***** Supplied records

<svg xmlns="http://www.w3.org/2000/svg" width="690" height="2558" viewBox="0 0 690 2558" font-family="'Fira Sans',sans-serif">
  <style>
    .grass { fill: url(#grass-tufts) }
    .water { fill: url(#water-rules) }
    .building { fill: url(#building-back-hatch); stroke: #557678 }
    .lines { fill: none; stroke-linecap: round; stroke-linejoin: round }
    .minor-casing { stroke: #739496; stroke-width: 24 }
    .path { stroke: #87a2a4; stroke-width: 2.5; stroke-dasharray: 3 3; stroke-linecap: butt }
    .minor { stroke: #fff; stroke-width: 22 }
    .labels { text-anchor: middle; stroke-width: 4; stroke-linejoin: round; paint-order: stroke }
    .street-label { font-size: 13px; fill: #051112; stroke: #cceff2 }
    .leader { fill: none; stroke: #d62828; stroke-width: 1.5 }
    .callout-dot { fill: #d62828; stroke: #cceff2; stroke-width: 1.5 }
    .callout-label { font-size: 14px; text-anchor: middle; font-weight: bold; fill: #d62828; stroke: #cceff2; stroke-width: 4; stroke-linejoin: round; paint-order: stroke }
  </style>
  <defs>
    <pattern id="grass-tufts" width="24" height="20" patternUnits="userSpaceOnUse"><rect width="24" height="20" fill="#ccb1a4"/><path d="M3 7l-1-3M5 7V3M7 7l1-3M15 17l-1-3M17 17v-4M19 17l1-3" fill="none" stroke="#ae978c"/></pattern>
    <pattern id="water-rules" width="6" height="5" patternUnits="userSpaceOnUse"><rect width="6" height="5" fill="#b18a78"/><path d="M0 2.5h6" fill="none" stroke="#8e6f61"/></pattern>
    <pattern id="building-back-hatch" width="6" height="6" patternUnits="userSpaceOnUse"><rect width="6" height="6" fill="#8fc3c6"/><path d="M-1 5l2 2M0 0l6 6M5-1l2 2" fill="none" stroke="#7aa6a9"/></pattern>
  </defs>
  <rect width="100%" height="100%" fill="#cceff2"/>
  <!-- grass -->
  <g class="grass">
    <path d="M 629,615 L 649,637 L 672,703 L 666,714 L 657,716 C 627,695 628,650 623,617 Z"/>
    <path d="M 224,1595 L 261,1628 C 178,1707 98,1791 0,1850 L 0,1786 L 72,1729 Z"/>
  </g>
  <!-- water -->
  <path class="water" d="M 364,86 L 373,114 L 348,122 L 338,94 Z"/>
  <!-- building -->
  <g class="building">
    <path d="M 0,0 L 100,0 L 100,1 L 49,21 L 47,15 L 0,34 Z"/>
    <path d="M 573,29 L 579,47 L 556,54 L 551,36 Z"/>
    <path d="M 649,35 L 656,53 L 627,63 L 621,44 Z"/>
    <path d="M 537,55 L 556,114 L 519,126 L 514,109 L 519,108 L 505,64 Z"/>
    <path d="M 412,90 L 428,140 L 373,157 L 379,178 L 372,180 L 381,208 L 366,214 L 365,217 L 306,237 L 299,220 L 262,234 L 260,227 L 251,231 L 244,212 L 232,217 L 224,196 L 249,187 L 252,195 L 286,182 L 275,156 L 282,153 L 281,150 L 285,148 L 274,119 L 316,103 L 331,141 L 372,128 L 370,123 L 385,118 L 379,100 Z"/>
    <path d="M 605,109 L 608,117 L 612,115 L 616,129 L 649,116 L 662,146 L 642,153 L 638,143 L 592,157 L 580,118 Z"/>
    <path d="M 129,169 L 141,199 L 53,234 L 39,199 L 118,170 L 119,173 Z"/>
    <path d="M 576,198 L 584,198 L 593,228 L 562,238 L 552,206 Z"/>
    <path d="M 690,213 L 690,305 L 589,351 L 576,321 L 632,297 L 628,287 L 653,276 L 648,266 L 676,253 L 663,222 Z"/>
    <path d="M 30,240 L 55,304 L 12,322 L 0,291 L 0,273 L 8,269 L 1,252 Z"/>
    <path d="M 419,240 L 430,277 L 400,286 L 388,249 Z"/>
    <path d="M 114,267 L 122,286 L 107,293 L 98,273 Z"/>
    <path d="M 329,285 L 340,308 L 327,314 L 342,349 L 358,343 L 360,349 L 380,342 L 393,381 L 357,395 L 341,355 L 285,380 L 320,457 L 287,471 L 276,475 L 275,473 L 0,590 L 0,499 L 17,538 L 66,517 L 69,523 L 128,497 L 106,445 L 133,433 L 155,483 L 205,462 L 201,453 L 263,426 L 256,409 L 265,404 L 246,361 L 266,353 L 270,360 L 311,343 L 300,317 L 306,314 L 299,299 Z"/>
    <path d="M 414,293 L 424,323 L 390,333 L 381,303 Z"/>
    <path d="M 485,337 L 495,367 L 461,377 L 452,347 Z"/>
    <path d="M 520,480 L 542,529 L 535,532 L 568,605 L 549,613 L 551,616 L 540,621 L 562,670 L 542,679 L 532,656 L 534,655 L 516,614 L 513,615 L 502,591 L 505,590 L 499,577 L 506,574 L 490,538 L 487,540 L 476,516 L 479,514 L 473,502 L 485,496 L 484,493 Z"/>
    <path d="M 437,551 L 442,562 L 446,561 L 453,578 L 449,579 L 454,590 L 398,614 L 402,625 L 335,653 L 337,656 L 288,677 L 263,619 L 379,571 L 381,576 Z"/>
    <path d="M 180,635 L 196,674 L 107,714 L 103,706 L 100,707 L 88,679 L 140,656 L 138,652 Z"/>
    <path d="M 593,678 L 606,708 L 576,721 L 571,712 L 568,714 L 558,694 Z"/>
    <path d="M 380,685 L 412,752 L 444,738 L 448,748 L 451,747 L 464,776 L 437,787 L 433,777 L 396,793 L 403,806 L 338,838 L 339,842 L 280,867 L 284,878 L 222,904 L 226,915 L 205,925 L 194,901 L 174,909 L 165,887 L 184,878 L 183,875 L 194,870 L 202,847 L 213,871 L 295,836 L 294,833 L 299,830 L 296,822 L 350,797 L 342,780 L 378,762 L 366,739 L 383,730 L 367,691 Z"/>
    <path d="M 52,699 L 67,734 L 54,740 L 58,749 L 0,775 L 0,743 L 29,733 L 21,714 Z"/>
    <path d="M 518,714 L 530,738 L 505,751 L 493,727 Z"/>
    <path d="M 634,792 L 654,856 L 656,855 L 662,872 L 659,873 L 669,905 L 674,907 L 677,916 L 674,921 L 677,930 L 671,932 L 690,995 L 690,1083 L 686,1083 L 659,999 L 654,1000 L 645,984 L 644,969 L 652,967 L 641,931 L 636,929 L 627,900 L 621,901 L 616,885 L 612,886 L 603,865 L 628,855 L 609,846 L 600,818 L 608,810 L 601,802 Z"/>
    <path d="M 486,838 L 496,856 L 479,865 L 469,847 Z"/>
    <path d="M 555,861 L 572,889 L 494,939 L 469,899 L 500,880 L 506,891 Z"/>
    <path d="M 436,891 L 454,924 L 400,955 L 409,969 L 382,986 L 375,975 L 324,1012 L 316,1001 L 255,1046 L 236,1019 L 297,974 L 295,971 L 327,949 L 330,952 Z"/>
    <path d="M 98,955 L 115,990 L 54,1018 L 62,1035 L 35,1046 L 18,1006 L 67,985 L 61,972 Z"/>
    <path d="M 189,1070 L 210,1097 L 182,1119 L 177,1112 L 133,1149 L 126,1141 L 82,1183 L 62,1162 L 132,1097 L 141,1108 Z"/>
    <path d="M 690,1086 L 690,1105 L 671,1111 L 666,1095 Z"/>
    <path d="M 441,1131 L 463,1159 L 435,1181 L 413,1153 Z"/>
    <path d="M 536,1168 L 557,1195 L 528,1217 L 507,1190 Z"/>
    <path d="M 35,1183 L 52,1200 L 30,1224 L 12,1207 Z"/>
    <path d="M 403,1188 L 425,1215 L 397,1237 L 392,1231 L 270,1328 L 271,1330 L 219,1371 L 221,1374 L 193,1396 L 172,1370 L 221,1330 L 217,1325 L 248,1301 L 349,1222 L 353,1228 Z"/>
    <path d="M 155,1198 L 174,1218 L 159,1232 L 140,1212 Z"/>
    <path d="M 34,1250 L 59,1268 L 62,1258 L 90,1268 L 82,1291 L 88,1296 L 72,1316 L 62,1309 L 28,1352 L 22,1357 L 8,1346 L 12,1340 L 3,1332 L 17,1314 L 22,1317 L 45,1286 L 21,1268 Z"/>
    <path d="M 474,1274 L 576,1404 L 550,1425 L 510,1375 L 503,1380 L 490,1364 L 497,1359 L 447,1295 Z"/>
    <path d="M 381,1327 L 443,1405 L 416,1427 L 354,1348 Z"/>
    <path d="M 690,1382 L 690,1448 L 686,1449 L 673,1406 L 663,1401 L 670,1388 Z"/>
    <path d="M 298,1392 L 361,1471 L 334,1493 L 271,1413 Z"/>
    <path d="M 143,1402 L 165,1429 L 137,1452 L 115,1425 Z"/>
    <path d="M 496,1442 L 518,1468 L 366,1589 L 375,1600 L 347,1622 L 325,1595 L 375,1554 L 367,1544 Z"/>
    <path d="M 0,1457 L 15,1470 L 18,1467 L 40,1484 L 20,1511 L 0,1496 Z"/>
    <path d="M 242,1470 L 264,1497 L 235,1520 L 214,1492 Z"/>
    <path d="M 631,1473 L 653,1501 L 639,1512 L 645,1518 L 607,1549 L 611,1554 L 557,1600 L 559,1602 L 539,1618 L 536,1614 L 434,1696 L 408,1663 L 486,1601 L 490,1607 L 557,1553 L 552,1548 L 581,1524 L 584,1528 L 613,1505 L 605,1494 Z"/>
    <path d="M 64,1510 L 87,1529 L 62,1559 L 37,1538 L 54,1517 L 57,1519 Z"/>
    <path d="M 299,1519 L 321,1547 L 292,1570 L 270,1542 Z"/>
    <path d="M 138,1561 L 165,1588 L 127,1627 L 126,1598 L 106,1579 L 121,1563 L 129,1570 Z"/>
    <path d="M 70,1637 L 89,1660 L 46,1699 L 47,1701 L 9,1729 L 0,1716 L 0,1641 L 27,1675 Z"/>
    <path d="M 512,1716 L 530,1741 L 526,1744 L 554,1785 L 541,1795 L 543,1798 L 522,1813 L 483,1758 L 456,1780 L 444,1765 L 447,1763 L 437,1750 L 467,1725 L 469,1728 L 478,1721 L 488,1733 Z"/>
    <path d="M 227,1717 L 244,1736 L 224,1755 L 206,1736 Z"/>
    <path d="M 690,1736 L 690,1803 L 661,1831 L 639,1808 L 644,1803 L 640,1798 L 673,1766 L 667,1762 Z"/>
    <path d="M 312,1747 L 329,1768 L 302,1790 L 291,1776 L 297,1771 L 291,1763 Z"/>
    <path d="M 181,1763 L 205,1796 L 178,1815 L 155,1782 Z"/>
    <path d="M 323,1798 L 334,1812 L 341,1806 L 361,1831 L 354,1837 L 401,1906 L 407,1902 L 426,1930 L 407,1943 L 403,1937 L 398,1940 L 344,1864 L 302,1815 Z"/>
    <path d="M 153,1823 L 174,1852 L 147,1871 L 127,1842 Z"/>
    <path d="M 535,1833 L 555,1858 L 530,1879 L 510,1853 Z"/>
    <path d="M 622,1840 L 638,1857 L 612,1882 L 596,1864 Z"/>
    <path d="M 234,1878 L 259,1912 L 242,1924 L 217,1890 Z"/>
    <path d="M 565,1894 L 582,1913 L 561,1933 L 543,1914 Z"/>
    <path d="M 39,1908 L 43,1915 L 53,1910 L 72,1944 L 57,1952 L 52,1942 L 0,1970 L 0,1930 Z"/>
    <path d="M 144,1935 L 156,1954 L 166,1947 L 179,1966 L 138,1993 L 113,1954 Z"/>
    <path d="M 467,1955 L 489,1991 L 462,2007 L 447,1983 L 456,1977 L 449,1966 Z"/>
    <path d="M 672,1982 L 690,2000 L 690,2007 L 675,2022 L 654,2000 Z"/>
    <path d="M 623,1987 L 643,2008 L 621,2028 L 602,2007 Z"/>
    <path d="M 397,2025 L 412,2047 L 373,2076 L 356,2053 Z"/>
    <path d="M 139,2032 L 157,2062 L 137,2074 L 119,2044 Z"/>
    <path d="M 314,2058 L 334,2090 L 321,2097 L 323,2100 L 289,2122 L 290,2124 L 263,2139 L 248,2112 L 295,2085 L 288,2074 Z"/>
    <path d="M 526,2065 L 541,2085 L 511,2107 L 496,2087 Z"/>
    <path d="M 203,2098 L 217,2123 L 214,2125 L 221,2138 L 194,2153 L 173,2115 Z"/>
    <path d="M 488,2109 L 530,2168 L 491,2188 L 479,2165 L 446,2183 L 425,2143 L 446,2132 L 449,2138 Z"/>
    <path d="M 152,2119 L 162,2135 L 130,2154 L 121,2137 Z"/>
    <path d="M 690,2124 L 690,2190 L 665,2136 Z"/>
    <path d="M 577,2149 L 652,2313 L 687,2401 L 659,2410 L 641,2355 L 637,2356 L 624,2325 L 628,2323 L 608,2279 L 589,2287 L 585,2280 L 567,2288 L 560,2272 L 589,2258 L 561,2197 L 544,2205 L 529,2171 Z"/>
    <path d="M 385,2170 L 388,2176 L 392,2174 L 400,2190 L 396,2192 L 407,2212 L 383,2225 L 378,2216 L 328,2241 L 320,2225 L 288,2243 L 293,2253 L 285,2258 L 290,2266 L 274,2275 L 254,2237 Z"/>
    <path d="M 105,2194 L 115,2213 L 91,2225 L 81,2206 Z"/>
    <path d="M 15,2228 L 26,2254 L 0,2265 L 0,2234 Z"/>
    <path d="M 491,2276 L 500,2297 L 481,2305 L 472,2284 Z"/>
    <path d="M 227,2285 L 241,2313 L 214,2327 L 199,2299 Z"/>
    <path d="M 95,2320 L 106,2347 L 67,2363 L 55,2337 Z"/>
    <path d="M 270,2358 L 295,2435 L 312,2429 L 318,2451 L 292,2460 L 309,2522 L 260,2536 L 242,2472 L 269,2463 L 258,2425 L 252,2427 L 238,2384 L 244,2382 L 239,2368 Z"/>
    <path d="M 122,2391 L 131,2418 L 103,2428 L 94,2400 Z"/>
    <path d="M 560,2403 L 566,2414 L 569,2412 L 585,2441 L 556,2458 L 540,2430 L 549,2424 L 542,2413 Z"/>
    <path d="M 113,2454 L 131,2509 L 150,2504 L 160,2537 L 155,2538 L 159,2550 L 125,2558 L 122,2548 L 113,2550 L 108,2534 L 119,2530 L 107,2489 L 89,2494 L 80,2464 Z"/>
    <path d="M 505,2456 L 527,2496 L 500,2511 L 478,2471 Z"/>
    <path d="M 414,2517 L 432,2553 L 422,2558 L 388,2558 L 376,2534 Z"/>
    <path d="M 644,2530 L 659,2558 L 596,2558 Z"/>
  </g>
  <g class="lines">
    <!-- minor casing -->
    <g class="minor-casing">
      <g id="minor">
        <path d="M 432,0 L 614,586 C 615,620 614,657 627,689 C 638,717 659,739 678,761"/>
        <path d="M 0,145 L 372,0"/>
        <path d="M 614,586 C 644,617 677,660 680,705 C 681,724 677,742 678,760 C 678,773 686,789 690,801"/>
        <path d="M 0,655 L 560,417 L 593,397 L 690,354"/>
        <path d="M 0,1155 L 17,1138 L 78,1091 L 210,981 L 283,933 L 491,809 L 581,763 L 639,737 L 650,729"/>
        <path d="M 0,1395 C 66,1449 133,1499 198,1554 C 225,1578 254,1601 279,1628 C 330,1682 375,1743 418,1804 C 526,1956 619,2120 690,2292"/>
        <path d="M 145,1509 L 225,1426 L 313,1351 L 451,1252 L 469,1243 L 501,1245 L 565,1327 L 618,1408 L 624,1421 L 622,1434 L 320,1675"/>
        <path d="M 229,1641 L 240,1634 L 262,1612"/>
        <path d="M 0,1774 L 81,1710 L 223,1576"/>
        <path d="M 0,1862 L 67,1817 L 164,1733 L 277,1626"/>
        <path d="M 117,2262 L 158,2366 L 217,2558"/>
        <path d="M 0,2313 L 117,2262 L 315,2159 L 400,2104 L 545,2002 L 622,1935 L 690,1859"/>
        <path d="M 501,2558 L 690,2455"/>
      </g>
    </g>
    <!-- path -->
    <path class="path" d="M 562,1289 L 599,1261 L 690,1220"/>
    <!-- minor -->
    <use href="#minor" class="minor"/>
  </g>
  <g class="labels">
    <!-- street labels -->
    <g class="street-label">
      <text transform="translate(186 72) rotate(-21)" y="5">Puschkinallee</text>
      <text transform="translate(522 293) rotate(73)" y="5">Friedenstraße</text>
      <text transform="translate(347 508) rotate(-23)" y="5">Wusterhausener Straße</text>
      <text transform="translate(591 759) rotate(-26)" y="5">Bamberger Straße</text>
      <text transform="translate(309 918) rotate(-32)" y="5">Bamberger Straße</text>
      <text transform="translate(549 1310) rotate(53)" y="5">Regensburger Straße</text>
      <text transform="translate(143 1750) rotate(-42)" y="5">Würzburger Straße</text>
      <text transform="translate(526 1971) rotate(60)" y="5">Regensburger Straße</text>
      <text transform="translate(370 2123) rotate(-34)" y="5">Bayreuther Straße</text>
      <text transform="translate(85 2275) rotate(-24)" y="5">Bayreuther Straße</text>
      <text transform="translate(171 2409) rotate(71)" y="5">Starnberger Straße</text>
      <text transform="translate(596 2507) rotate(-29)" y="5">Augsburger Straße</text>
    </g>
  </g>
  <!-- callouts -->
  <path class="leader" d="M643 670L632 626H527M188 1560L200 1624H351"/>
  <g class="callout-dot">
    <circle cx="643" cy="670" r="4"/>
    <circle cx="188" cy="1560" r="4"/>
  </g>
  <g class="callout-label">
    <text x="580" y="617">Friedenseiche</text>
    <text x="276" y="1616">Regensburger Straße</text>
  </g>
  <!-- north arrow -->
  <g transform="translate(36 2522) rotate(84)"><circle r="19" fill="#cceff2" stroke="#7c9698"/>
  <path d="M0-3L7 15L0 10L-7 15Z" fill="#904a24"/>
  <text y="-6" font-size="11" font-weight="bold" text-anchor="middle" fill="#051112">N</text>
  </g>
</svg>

**********

Reproduce each line from the listing above that includes the word "lines".

    .lines { fill: none; stroke-linecap: round; stroke-linejoin: round }
  <g class="lines">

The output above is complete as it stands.